Measurement transcription data
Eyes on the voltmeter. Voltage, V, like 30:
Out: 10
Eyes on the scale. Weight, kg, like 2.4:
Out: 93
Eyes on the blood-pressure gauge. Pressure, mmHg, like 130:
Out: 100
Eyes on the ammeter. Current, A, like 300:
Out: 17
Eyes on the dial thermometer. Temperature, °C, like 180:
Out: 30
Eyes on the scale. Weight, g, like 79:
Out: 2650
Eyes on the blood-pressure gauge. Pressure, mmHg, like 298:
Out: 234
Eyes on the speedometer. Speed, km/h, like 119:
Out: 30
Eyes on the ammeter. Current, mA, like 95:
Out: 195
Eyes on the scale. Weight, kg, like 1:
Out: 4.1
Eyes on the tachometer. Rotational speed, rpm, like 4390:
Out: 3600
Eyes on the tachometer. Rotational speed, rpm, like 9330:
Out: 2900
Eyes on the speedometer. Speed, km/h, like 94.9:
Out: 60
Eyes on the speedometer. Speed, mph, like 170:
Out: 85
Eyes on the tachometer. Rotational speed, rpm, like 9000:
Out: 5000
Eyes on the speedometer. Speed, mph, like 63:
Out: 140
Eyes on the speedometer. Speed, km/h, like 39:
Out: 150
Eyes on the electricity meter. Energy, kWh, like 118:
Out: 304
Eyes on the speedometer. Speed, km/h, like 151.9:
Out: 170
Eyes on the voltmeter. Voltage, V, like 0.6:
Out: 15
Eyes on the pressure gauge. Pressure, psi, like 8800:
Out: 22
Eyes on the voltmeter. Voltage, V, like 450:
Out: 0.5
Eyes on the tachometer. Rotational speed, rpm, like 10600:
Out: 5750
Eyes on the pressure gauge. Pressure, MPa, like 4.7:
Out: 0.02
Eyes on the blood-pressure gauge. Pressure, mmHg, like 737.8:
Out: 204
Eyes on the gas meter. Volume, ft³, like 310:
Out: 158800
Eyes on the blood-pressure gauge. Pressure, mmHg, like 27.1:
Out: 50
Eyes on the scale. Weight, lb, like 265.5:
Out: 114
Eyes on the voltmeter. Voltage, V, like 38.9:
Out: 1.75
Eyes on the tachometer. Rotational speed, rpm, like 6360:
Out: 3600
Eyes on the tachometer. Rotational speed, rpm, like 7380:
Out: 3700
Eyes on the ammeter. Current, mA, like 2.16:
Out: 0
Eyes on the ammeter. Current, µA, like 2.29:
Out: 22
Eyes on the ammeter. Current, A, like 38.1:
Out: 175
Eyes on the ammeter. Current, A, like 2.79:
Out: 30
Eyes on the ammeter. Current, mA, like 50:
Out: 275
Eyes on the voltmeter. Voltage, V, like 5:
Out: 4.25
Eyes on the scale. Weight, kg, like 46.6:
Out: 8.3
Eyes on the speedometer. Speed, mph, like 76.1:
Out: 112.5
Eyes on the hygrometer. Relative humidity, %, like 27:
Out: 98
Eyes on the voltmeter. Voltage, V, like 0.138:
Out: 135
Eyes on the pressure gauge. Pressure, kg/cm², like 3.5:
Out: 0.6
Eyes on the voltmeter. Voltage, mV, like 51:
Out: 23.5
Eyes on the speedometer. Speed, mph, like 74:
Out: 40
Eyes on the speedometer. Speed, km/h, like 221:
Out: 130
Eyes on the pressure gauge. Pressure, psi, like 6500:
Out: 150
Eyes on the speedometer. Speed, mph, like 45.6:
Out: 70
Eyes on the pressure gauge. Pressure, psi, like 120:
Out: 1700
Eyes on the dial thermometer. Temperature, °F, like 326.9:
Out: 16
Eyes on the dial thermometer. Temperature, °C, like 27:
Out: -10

YOUR TASK
Pick out each line of the listing above that contains the word "Voltage". Case counts.

RESPONSE BOX
Eyes on the voltmeter. Voltage, V, like 30:
Eyes on the voltmeter. Voltage, V, like 0.6:
Eyes on the voltmeter. Voltage, V, like 450:
Eyes on the voltmeter. Voltage, V, like 38.9:
Eyes on the voltmeter. Voltage, V, like 5:
Eyes on the voltmeter. Voltage, V, like 0.138:
Eyes on the voltmeter. Voltage, mV, like 51:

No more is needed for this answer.